Almir Aniceto foi nomeado pela ministra da Ciência, Tecnologia e Inovação,
Luciana Santos, por solicitação do presidente da CNEN, Francisco Rondinelli. Almir
Aniceto substitui o físico Walter Mendes Ferreira, que descobriu o acidente com
uma cápsula de césio-137, em setembro de 1987. O acidente de Goiânia, como
ficou conhecido, deixou quatro mortos e dezenas de contaminados, além de seis
mil toneladas de rejeitos radioativos.
O
Blog buscou informações junto ao MCTI e a CNEN sobre o motivo da exoneração de
Walter e a nomeação de Almir Aniceto. A decisão é “prerrogativa do presidente
da CNEN”, afirmou a Comissão. O Blog
também tentou informações sobre a experiência de Almir Aniceto, capazes de credenciá-lo
para exercer cargo tão relevante, e os seus planos para a o Centro Regional que
demanda monitoramento constante por armazenar os rejeitos do maior acidente radiológico
do mundo. “Com a
transição de gestão, serão analisados os objetivos, metas, desafios e
principais questões a serem enfrentadas no âmbito da unidade”, informou a
Comissão. Também tentou-se entrevistar Almir Aniceto, sem resposta.
No Diário
Oficial da União, no dia 26 de janeiro do ano passado, consta que Almir Aniceto
foi designado pelo MCTI para
exercer a função comissionada executiva de Chefe do Escritório de
Brasília, código FCE 1.02, do Gabinete da Presidência CNEN. Um ano e meio
depois, pela Portaria MCTI No 437, de 10/06/2025, foi designado “a substituir o
coordenador nos afastamentos, impedimentos legais ou regulamentares do titular
e na vacância da função comissionada executiva”. A CNEN finalizou em nota que o
seu compromisso
é “buscar a melhor forma de conduzir a gestão, com foco na eficiência
institucional, no fortalecimento das áreas técnicas e no alinhamento às
diretrizes estratégicas da CNEN”. O físico Walter Mendes Ferreira confirmou sua
exoneração do cargo, mas preferiu não entrar em detalhes. O Blog apurou que ele
poderá permanecer na Comissão exercendo atividades na área de segurança, entre
outras. A exoneração do coordenador causou espanto. Afinal, alguns
especialistas consultados comentaram que é preciso muita experiência para ter êxito
quando o assunto é a administração de um depósito com toneladas de material
radioativo, ações judiciais e um constante relacionamento com o governo e as
comunidades locais.
DESCOBRIU E EVITOU TRAGÉDIA MAIOR
Chamou a atenção mundial o acidente ocorrido com uma cápsula de
césio-137, em Goiânia (GO), que em setembro deste ano completa 38 anos. O BLOG
noticiou com exclusividade no ano passado que o acidente foi descoberto por acaso por
um físico natural de Presidente Prudente, interior de São Paulo, que no dia 29
de setembro daquele ano participava de comemoração familiar na cidade. Aos 29
anos, Walter Mendes Ferreira, na época, trabalhador autônomo, comemorava o
aniversário do pai quando foi acionado por um amigo médico, intrigado com o caso
de duas pessoas internadas na região, com problemas e diagnóstico
desconhecidos; diarreia, dor de cabeça, febre e queda de cabelos. O médico
soube do caso em jantar na semana anterior, com amigos do setor da saúde.
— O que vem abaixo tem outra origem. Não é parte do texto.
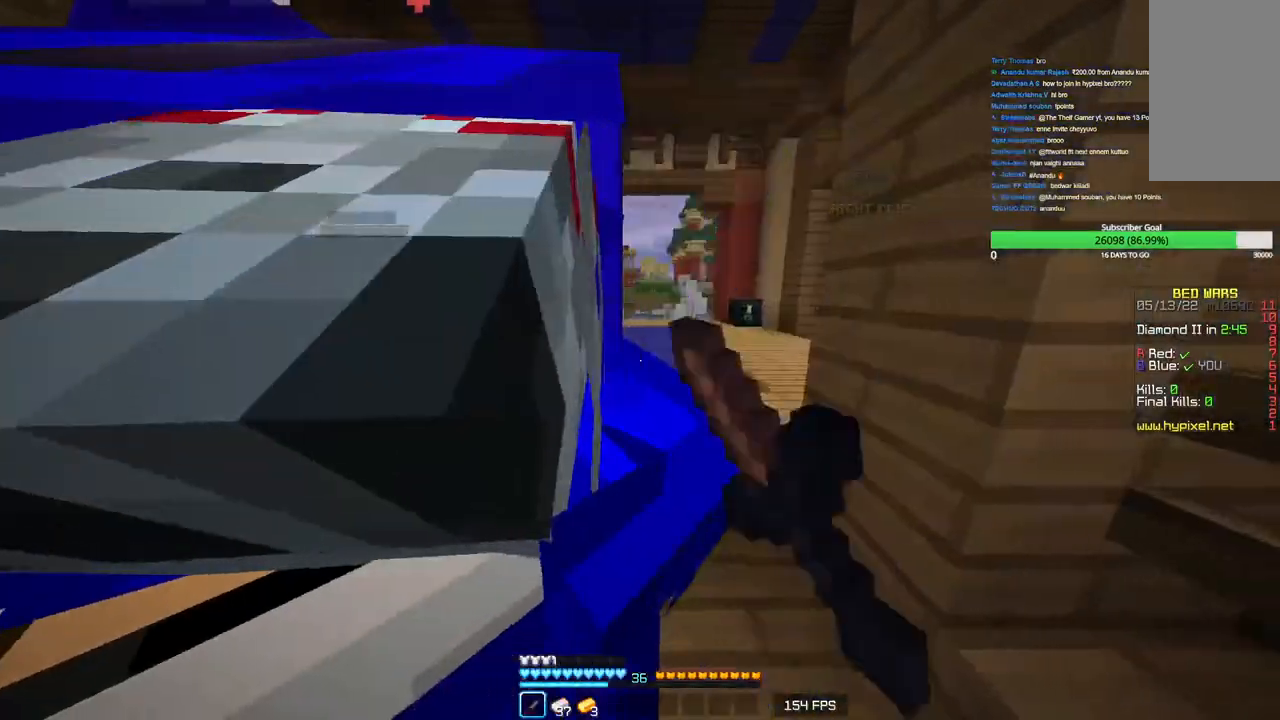
{"keys": ["s"], "mouse": ["left"], "events": [[50, "w", "down"], [66, "mouse_left", "down"], [100, "a", "up"], [200, "mouse_left", "up"], [250, "mouse_left", "down"], [283, "a", "down"], [316, "w", "up"], [466, "s", "down"], [483, "a", "up"]]}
Walter, então, entrou no caso, sem ter a menor ideia do que se tratava. No
mesmo dia, descobriu a origem, o furto do cilindro com o césio-137, no
Instituto de Radioterapia em Goiânia, o local do ferro-velho para onde o
material fora levado, e tudo mais. Uma de suas decisões mais importantes, impediu
que bombeiros levassem o cilindro com o material radioativo para ser atirado no
Rio Capim Puba. Ao mesmo tempo, descobriu que um detector de radiação estava na
unidade da Nuclebras, na região, onde a estatal realizava prospecção de urânio.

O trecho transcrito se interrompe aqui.